In the 1984/85 edition, there is a Sinclair ZX Spectrum, costing £129.95 (£420 in today’s money).
It was then the cutting edge of computing, with eight colours, a sound range of ten octaves and a maximum text display of 32 columns and 24 lines. Dazzling! Part of the products’ charm lies in how they were displayed.
In 1981 there were various terrifying-looking bits of home exercise equipment, including a Super Strength Builder being demonstrated by ‘5-times Mr Universe, Arnold Schwarznegger’ and a Paunch Killer exercise bench ‘recommended by Emlyn Hughes’, wearing an England football kit, just in case shoppers forgot who he was. At its height in the early 1990s — when Amazon was a river in South America, not a website — each edition, one printed in January, one in July, merited a print run of 10 million copies.
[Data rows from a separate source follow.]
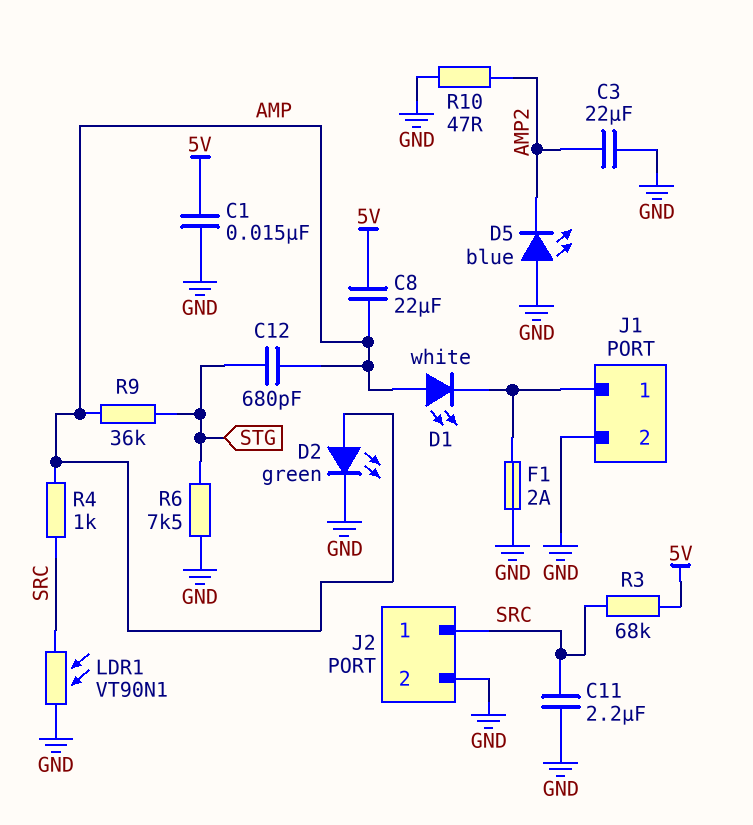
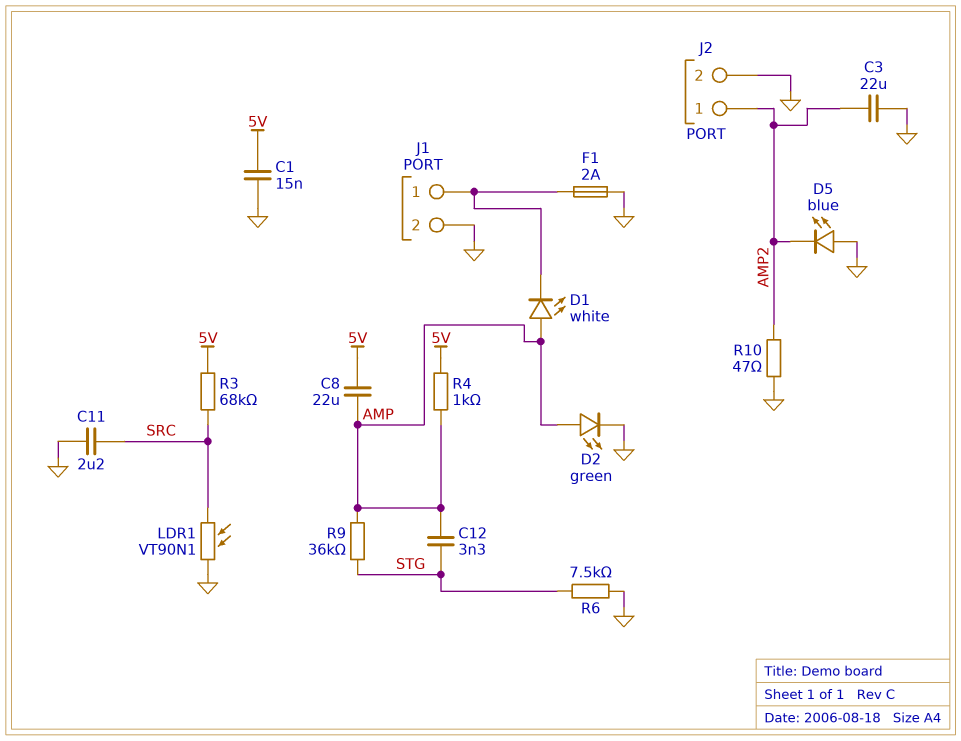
C12: 680pF (AMP, STG) -> 3.3nF (AMP, STG)
J2 pin 1: SRC -> AMP2
R4: 1k (AMP, SRC) -> 1k (5V, AMP)

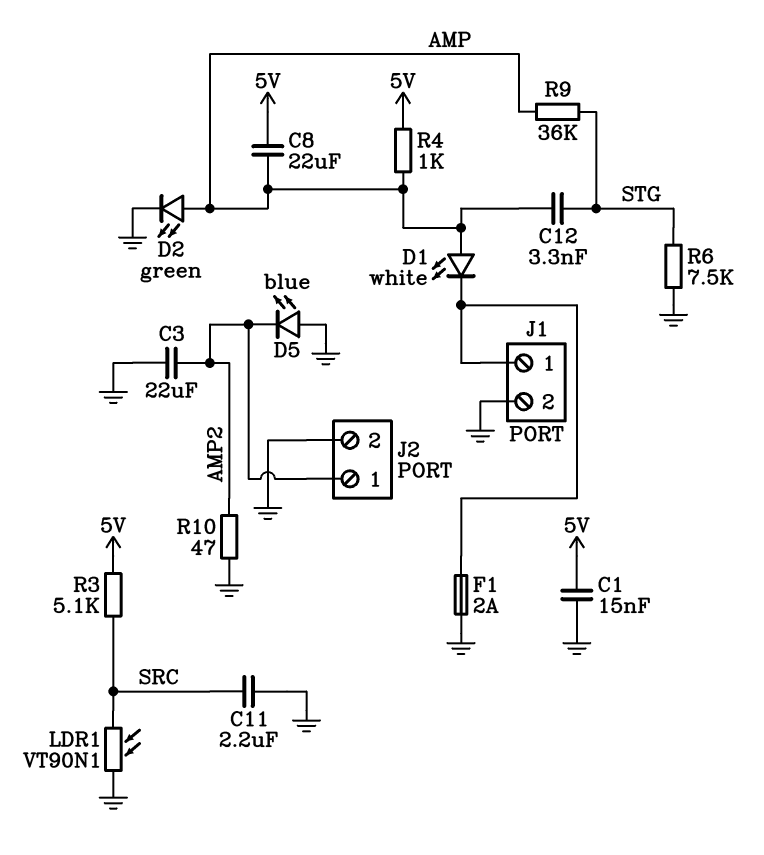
R3: 68k (5V, SRC) -> 5.1k (5V, SRC)

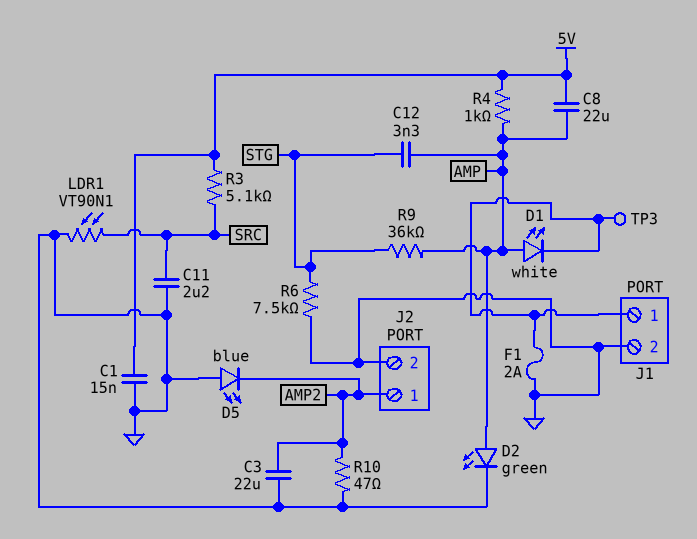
TP3: none -> test point (J1/1)

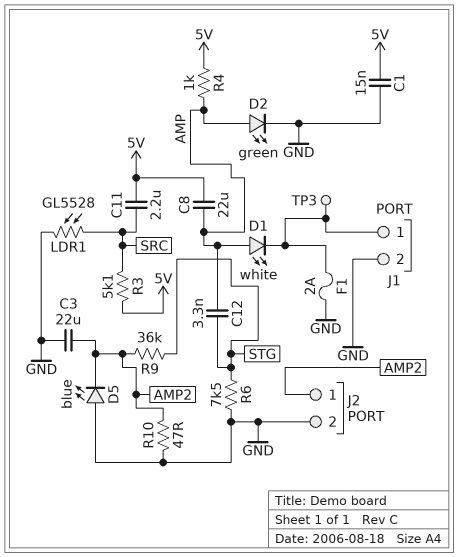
C11: 2.2uF (GND, SRC) -> 2.2uF (5V, SRC)
LDR1: VT90N1 (GND, SRC) -> GL5528 (GND, SRC)
R9: 36k (AMP, STG) -> 36k (AMP2, STG)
Customers could pick one up free in the shops, while the shops themselves kept a number of the laminated versions for customers to flick through.
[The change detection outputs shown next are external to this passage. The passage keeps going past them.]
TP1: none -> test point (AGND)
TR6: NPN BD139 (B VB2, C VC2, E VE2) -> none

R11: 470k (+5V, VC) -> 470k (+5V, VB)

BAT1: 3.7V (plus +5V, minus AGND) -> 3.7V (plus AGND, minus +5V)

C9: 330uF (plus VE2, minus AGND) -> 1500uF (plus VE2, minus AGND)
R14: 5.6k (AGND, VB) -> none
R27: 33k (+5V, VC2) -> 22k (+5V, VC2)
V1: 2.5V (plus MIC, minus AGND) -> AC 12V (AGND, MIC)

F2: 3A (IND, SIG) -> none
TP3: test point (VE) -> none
Mark Given, chief marketing officer of Argos and parent company Sainsbury’s, says the decision to wield the axe ‘weighed heavily upon me’, even though the writing has been on the wall for some time, as more customers use the Argos website either to order products for home delivery or collect in-store.
‘What you’ve seen over the past decade has been a drop from 10 million catalogues printed every edition to about 3 million today. People have been picking it up less, little by little.’ The most recent one, printed in January, merited a print run of 3.9 million.
And that was before lockdown dramatically changed the way people shop, with far more people moving online.
Argos dates back to 1958 when Richard Tompkins, an entrepreneur, launched Green Shield Stamps. Back then, thanks to the restrictive Resale Price Maintenance Act, retailers — including the burgeoning supermarkets —could not discount most prices.
Instead they offered customers loyalty stamps.
Green Shield Stamps became the biggest operator when Tesco signed up to the scheme. Customers would swap their stamps for various household items at a Green Shield Stamp showroom — the precursor to the Argos store.
In 1973, Tompkins began rebranding the Green Shield Stamps showroom as Argos, named after the Greek city, because it would feature high up in alphabetical listings in telephone directories.
Four years later, when Tesco pulled out of the scheme, Tompkins started to accept cash or credit, rather than the stamps and the catalogues became bigger.
The early editions contained 250 pages and 4,500 items; the most recent one ran to 1,748 pages with nearly 60,000 items. While the two doorstep editions will disappear, Argos’s surviving stores will still offer a Christmas gift guide.
‘It will still be key and kids will still be able circle in red the things they want,’ insists Mr Given.
But the laminated book of dreams is no more.
‘It may be inevitable,’ says Professor Sparks.
‘But when something you’ve grown up with disappears, it’s always a sad moment.’